Tuesday, July 13, 2010

the Ripple Effect

Everyone knows what the Ripple Effect is...." the ever expanding ripples across water when an a object is dropped into it." That is why we created the Dinner Project. Life is full of meetings, emails or new tasks we assign ourselves. In the end we are left feeling overwhelmed, underfunded, and thinking, "Is this going to work? I am just one person...can a little bit really make a difference?"

During naptime this week (procrastinating on the household chores) I watched an HBO documentary "A Small Act." It is about a holacaust survivor who was displaced to Sweden as a child, became a preschool teacher and joined a charity program and donated $15 a month to sponsor a Kenyan child in his/her secondary studies. She never knew what happened to that child. "Her" child excelled in his secondary school studies, received top grades and received a scholarship to the University of Nairobi, then another scholarship to Harvard. Today Chris Mburu is a Human Rights lawyer for the United Nations and founded the Harriet Back Education Fund in 2003, which sponsors scholarships to primary school graduates who have no possible way of going on with their studies due to the cost (roughly $40 a month). A few years later he decided to find Harriet and share with her what her gift of hope had created. Talk about a Ripple Effect!

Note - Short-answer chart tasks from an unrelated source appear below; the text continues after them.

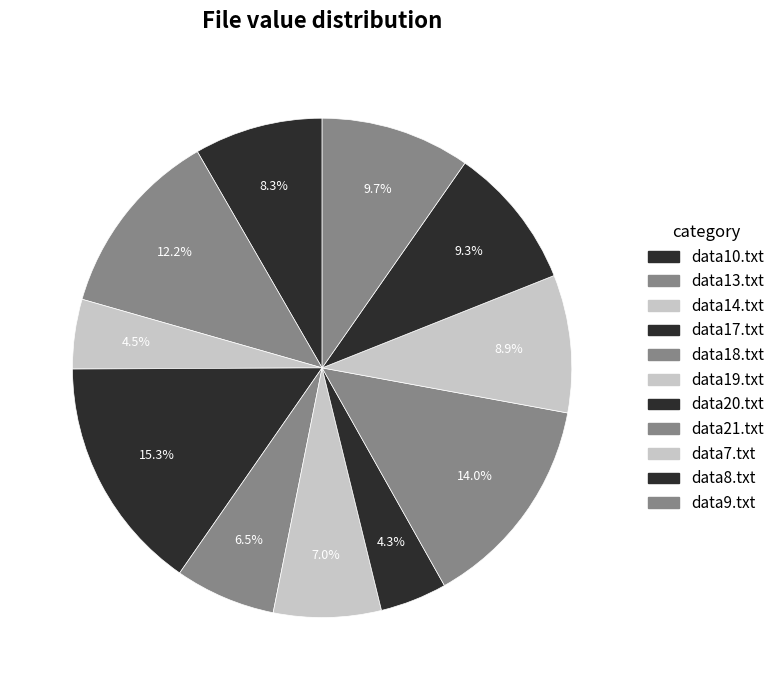

To the nearest percent, what percentage of the pie is data9.txt?

10%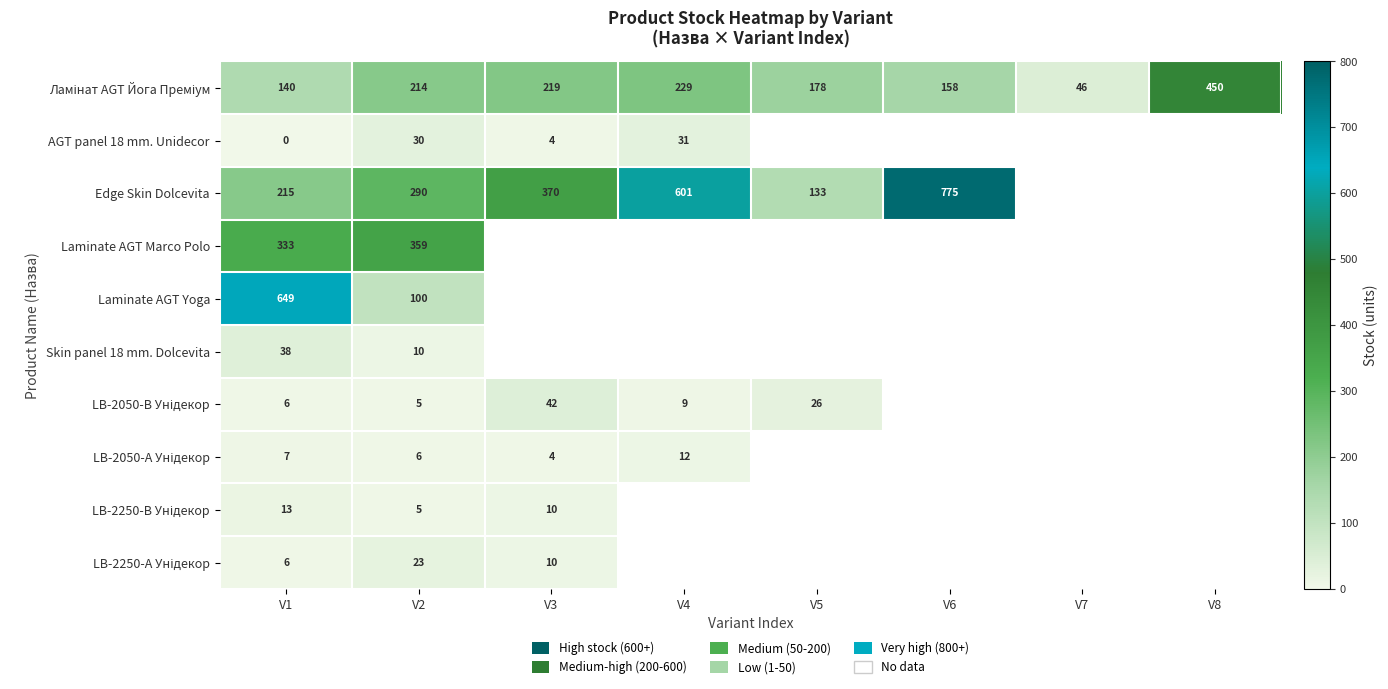

Is the value of AGT panel 18 mm. Unidecor at V4 greater than the value of Laminate AGT Yoga at V5?

No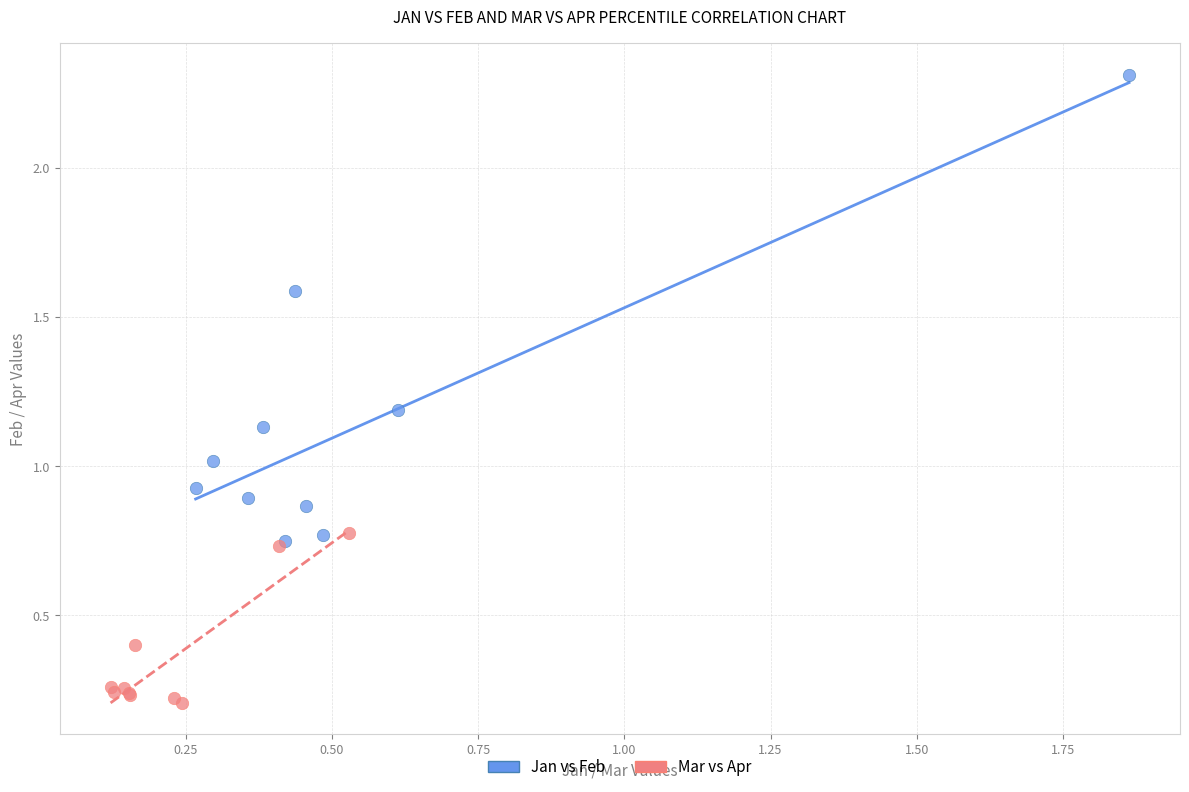

Which series contains the highest Y value?

Jan vs Feb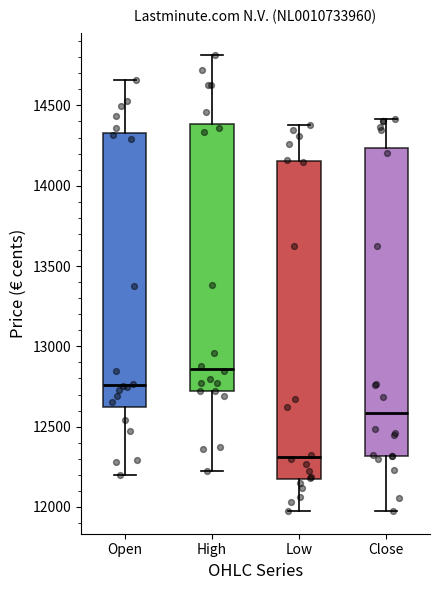

Reading left to right, transcribe this box plot: for each box, give where its median line is, the range the box spans, and where its two whiskers end, as read against the y-axis. The values are not printed on the chart, so give them approximately, as read against the axis.

Open: median 12750, box 12600 to 14350, whiskers 12200 to 14650
High: median 12850, box 12700 to 14400, whiskers 12250 to 14800
Low: median 12300, box 12150 to 14150, whiskers 12000 to 14400
Close: median 12600, box 12300 to 14250, whiskers 12000 to 14400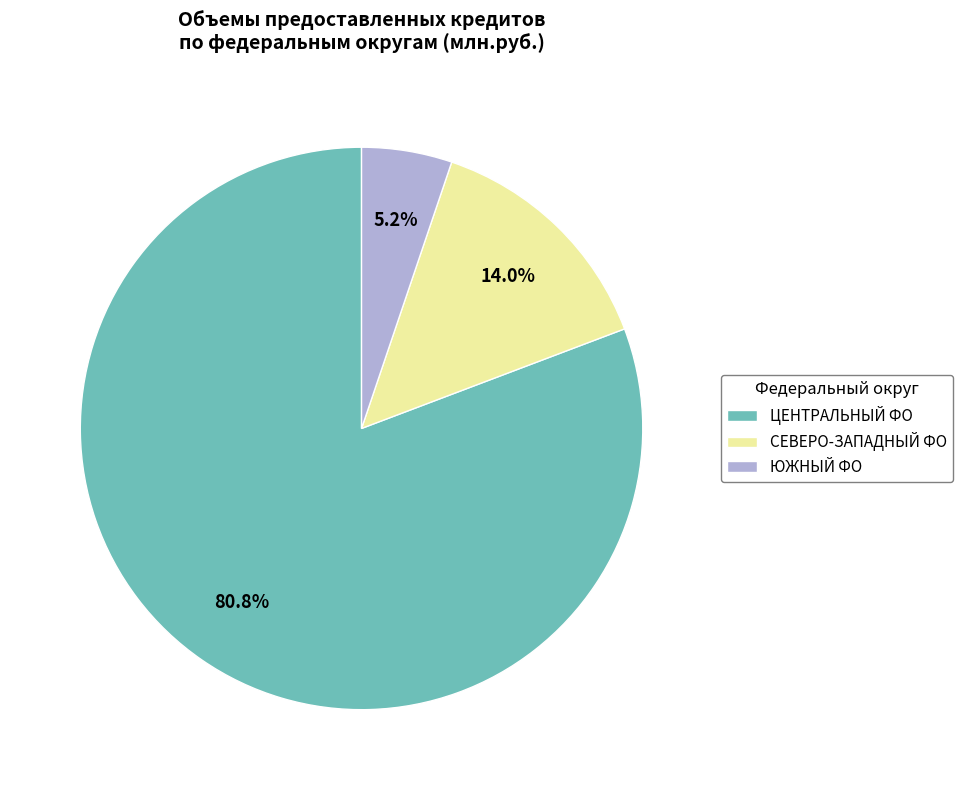

Which category accounts for the majority?

ЦЕНТРАЛЬНЫЙ ФО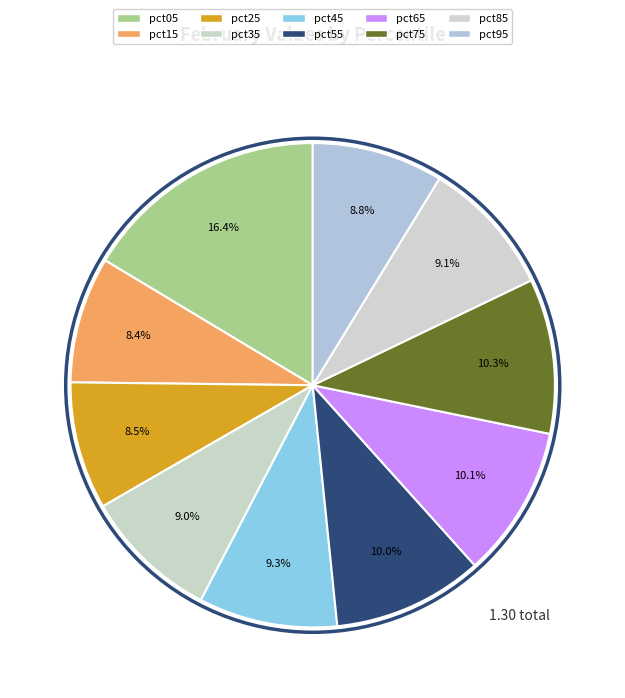

Which category has the smallest portion of the pie?

pct15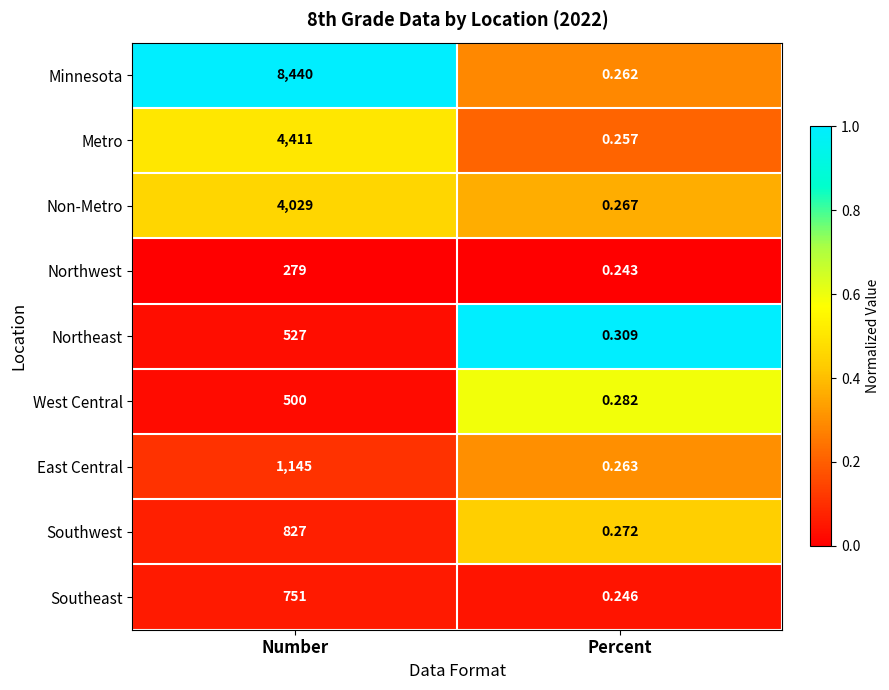

Which series changed the most between Number and Percent?

Minnesota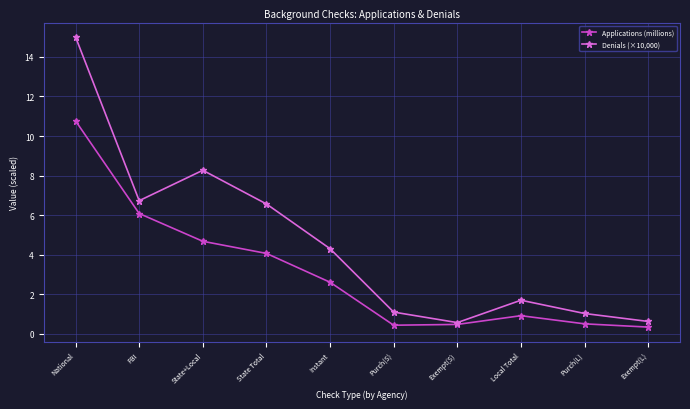

What is the spread (max minus min) of values at Exempt(L)?

0.3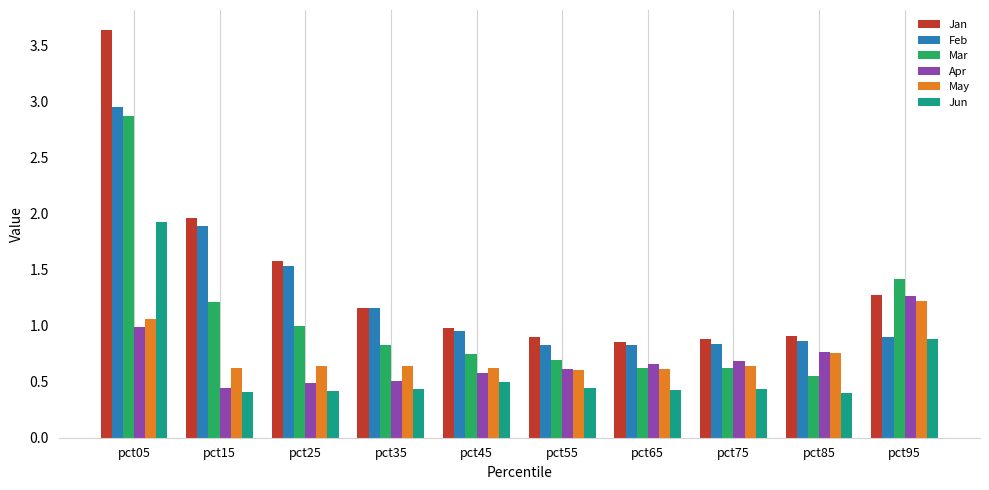

What value does the Jun series have at pct45?

0.5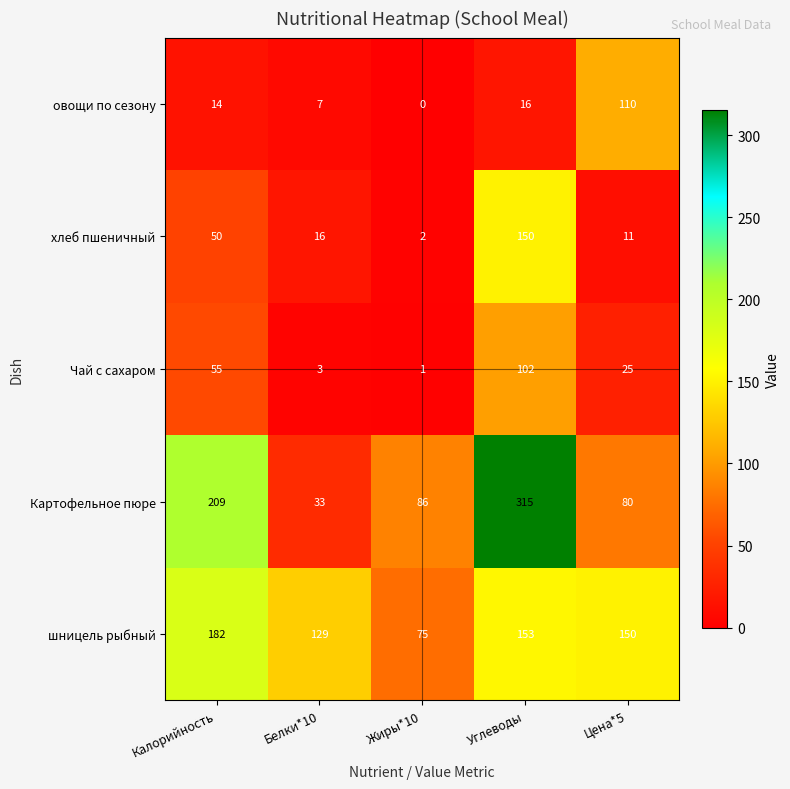

What is the difference between the highest and lowest values at Цена*5?

139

So when our group feels we are but a drop of water in an ocean of duties, ideas, and responsibilites; I will remember what Chris says in the film, "You have to do something. I know I cannot provide relief, support and help to all the suffering that is around me. But I want to do one thing; I want to do one action that will work towards relieving that situation." So we are hoping your one action will be to join us in the Dinner Project.